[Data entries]
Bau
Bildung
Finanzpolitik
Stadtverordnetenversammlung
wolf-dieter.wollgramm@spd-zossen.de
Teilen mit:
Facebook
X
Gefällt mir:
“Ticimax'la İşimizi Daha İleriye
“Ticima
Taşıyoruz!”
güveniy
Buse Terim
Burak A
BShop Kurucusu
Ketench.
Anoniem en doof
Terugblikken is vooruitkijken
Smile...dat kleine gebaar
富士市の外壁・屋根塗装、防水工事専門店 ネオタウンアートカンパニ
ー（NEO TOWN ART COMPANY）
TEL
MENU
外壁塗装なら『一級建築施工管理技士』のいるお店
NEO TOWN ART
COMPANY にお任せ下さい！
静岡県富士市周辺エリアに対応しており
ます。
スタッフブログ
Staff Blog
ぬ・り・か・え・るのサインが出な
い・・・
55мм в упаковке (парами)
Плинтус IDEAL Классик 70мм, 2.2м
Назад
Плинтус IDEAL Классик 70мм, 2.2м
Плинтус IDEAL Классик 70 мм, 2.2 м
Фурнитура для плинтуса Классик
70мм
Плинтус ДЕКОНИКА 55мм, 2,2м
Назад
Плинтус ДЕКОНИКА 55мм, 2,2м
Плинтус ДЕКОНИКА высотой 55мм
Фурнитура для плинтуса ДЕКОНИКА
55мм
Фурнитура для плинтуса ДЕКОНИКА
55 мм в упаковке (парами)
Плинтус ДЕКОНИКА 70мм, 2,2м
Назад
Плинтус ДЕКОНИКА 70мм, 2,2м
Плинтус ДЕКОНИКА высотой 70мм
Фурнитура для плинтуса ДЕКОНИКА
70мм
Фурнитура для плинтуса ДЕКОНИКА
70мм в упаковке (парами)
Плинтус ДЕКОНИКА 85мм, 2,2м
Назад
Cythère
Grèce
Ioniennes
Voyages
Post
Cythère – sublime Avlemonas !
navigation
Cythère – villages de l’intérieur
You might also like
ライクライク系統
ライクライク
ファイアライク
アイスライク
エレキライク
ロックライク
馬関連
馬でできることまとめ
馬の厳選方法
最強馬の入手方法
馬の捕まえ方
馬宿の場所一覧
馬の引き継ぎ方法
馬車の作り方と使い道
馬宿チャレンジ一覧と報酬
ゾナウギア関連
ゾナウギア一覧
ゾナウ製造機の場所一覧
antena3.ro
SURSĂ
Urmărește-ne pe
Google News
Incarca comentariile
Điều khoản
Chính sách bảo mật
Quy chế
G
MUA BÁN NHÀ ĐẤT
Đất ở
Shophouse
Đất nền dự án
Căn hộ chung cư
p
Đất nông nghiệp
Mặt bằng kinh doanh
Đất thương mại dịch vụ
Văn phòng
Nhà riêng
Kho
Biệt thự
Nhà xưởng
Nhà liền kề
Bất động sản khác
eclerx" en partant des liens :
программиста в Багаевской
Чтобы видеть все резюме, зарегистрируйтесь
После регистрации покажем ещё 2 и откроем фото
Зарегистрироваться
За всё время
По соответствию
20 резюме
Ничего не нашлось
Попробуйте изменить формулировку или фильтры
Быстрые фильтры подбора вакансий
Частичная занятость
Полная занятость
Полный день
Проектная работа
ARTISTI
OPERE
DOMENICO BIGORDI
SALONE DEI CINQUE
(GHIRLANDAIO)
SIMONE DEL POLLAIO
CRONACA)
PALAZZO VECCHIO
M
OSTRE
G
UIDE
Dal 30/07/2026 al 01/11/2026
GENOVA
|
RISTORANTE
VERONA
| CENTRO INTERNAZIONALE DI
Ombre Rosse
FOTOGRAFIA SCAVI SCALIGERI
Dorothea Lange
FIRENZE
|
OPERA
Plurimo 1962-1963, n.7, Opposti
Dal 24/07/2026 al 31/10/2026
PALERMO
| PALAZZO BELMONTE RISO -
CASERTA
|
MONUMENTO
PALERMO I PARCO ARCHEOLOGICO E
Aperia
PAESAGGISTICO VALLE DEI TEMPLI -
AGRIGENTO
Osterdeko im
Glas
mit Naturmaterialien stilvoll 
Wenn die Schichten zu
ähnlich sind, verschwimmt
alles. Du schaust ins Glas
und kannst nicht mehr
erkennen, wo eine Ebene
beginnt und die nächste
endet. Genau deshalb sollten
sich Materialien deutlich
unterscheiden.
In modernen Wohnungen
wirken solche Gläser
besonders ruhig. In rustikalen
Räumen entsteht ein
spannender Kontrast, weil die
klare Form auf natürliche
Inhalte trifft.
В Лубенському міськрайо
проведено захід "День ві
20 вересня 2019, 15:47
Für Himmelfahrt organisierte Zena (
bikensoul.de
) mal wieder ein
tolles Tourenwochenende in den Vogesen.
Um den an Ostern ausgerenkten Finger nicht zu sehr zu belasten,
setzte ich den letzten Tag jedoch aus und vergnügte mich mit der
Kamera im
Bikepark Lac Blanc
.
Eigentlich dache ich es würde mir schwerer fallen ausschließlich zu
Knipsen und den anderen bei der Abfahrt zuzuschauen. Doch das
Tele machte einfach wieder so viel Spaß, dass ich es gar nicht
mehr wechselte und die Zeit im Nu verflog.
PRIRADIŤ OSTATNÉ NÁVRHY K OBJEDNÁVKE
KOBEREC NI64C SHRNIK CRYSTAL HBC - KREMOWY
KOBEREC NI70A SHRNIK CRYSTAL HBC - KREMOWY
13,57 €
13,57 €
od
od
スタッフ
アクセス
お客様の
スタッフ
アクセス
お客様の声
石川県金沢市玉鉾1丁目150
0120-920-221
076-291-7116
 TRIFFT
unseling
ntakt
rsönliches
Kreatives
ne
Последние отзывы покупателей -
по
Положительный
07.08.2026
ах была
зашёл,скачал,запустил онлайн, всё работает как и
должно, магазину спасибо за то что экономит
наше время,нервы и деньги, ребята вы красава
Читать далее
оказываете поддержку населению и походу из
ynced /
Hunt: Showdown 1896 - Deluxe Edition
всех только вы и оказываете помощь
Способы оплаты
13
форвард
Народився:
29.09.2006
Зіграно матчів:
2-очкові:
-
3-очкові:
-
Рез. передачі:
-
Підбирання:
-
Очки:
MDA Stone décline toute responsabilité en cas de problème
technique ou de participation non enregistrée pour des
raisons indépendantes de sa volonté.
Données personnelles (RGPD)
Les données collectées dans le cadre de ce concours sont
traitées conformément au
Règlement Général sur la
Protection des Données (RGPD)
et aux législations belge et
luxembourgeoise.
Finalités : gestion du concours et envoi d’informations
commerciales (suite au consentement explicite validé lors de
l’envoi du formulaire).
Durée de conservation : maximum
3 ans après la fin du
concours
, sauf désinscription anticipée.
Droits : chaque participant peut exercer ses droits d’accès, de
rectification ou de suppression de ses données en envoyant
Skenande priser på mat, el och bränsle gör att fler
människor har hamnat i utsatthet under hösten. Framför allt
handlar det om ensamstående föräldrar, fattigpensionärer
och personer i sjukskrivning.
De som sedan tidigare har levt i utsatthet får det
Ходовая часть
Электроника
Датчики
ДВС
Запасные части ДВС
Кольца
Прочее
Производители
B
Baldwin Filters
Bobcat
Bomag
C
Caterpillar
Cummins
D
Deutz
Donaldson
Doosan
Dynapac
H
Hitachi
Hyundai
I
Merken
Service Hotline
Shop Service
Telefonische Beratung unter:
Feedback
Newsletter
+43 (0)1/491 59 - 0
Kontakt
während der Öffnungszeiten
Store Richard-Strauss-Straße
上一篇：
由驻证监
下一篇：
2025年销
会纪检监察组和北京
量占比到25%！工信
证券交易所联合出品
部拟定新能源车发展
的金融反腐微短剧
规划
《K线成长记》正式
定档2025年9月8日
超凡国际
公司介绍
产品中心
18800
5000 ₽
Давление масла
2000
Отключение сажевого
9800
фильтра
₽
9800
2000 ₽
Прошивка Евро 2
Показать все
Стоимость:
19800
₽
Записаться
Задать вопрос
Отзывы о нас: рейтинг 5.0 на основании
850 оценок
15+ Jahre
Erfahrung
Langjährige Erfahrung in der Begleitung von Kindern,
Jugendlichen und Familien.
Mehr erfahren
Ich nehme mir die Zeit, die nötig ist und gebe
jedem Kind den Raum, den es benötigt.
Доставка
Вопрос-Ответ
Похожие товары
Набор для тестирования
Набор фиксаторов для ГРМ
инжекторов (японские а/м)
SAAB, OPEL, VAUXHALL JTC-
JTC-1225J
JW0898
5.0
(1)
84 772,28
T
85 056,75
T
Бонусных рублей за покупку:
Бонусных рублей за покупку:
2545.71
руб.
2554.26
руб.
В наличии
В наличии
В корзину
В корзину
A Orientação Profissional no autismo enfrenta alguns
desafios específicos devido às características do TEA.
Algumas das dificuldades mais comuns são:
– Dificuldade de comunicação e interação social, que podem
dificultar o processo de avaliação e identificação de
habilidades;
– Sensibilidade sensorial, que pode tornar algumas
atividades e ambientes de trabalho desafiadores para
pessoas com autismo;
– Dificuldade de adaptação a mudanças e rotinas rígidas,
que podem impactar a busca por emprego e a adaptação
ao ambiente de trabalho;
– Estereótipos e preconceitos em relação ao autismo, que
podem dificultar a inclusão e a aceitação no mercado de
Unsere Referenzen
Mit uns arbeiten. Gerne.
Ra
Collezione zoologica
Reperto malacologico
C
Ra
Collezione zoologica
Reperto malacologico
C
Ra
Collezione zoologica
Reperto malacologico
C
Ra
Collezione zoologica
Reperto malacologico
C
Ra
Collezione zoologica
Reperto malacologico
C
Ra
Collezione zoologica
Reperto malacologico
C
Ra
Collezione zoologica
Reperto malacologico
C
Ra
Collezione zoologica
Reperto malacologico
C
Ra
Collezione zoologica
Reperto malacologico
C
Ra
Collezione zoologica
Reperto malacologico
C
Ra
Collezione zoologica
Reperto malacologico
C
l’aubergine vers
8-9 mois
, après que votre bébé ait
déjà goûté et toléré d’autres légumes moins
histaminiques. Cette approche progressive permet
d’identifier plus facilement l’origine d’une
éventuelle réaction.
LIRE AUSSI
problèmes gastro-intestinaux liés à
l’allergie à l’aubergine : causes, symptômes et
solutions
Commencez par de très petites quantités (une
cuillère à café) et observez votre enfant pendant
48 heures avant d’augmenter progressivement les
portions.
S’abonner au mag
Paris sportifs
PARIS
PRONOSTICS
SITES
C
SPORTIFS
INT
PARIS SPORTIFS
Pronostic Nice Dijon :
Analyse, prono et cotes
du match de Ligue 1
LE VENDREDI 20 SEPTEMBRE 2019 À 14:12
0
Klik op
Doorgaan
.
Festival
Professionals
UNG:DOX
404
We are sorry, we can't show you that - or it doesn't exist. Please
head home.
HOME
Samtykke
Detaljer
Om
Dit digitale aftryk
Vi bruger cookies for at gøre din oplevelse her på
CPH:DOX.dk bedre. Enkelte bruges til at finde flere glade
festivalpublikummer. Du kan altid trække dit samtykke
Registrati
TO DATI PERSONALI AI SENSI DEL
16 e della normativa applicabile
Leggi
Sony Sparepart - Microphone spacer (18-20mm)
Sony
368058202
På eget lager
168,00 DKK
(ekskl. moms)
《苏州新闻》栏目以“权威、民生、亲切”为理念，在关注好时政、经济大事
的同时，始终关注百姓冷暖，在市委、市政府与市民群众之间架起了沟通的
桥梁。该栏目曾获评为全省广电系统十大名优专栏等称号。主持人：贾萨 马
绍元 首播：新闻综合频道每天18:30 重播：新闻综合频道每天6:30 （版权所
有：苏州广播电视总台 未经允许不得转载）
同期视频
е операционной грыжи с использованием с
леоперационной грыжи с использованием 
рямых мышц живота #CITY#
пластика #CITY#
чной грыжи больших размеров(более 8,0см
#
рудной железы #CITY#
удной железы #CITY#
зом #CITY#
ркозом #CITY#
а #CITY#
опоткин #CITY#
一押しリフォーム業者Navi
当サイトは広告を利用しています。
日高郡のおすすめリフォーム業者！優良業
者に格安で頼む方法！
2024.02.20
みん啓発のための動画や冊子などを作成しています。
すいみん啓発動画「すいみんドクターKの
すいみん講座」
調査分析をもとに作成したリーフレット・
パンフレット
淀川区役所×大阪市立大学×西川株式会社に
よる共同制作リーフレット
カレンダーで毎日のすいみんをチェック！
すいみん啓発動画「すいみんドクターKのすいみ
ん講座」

▸ **Action item**: Write out the listing word for word, starting at its first line and ending at the line that contains "Smile...dat kleine gebaar", with both of those lines included.

▸ **Output for this task**:
Bau
Bildung
Finanzpolitik
Stadtverordnetenversammlung
wolf-dieter.wollgramm@spd-zossen.de
Teilen mit:
Facebook
X
Gefällt mir:
“Ticimax'la İşimizi Daha İleriye
“Ticima
Taşıyoruz!”
güveniy
Buse Terim
Burak A
BShop Kurucusu
Ketench.
Anoniem en doof
Terugblikken is vooruitkijken
Smile...dat kleine gebaar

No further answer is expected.